Q Where are you spending your time these days — sheltering in place, social distancing and whatnot?

A Man, I’m all over. But I live in New York. So, I’ve been there more than anyplace. What about you?

Q I’m in San Jose.

A (Breaks into song) “Do you know the way to San Jose?”

Q I do!

A (Laughs)

Q Since you’re in New York, I figure you’re a good person to address the bad rap we keep hearing about Big Apple – that it’s the end of New York City as we know it and it will never be the same again after coronavirus. Is that rap overblown or what?

A It’s definitely overblown. Human beings come back. Let’s remember that the Jazz Age took place after the Spanish flu. Louis Armstrong was talking about how he survived the flu in 1918. He was in Chicago in 1923. He was in New York at 1925. There was no mention of Spanish flu in any of them after that.

(New York) will be back.

Q Tell me about what’s going on at Jazz at Lincoln Center these days, given that the coronavirus has brought  live performances to a halt for now.

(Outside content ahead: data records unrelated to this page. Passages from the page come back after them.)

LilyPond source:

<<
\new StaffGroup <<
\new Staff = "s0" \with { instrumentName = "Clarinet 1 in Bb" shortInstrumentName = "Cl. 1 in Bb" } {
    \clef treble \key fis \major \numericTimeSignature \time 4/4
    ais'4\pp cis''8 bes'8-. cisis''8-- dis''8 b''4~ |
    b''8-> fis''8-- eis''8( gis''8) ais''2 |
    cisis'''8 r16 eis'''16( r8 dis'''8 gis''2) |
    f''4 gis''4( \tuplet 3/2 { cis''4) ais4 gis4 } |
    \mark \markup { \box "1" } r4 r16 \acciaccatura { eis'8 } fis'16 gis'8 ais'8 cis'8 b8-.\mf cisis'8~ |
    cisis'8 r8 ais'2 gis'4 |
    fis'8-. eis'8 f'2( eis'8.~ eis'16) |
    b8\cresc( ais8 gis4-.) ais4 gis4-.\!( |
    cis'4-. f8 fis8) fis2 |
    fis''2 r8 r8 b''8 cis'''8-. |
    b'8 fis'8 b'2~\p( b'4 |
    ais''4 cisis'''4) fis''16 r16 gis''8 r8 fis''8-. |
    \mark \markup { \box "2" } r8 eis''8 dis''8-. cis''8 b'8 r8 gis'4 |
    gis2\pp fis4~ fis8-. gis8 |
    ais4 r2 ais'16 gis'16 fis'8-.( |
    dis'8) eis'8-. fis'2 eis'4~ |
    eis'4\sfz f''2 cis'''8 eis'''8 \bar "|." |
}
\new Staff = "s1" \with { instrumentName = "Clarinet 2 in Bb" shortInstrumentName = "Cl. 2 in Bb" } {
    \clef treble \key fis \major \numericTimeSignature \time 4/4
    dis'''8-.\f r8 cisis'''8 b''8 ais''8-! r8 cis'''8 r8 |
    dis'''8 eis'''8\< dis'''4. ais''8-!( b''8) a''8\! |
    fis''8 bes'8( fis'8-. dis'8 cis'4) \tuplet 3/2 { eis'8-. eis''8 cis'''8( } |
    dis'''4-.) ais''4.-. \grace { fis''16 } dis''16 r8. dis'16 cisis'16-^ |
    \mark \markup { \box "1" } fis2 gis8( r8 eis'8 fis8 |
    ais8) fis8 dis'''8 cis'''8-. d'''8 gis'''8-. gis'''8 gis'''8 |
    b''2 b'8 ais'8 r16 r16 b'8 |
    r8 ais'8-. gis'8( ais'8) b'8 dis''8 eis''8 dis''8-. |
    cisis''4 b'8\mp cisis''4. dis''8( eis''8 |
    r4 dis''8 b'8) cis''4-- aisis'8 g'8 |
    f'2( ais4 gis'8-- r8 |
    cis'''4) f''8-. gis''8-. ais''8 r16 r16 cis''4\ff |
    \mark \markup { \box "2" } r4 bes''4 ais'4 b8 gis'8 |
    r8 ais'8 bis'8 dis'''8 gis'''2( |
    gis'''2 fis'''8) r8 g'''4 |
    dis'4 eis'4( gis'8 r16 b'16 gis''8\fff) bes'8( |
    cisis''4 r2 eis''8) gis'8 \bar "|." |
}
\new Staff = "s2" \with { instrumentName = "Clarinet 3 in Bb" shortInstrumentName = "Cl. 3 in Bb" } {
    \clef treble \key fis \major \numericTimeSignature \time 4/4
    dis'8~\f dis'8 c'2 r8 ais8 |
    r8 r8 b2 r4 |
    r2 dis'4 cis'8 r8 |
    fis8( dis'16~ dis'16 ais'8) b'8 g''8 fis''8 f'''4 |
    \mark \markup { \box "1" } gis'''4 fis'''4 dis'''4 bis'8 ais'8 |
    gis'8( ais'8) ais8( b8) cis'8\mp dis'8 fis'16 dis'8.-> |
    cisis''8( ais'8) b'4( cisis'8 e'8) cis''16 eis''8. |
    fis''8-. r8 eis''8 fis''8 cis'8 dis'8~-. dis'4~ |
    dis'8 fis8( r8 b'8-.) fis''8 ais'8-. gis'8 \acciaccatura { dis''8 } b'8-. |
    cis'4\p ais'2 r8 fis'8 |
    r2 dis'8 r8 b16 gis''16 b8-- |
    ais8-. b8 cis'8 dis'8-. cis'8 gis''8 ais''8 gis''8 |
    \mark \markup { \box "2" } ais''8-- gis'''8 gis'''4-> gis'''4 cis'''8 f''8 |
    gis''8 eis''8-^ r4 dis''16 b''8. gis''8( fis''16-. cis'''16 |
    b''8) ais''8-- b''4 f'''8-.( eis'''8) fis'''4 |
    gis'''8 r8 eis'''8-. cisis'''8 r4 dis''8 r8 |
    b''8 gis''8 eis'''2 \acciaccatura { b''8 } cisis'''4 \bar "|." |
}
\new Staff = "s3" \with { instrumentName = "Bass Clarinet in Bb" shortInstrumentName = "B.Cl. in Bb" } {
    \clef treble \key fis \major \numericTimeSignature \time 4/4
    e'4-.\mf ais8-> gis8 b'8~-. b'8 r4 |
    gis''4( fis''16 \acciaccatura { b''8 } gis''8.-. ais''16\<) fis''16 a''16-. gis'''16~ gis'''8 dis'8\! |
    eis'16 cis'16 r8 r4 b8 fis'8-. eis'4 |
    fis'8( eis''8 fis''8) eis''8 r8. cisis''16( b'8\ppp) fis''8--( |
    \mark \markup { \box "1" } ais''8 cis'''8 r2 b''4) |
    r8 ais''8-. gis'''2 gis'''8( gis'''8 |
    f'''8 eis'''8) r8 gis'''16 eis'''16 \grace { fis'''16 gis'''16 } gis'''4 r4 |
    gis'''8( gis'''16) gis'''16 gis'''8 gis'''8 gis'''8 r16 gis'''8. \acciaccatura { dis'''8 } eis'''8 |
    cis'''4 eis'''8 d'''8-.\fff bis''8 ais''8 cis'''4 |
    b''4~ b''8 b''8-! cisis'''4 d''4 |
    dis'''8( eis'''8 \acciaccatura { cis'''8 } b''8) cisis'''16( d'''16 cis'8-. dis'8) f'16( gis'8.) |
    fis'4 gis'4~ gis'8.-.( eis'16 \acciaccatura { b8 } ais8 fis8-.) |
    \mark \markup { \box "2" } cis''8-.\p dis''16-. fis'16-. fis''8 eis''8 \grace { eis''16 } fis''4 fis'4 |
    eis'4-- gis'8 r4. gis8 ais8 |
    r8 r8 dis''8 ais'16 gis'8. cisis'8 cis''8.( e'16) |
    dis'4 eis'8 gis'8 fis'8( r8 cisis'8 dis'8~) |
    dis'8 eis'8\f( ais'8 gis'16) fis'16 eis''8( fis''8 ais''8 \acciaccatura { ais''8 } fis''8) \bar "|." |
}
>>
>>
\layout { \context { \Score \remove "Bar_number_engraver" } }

A We just put out (“The Ever Fonky Lowdown”). We are going to put out another album with Sesame Street, I think it’s at the end of October. We have a Chris Crenshaw piece called “Conglomerate” that’s going to come out.

We are going to do a Christmas show that’s going to have component parts to it. We are going to put on an Ella Fitzgerald show.

We’re going to continue to work.

It’s a very difficult time for us. But it’s encouraging, in this time, for me to see the way my colleagues have worked and how much work they’ve put into it and how much they believe in the mission of the organization.

It’s been a very enlightening and uplifting period, though very difficult.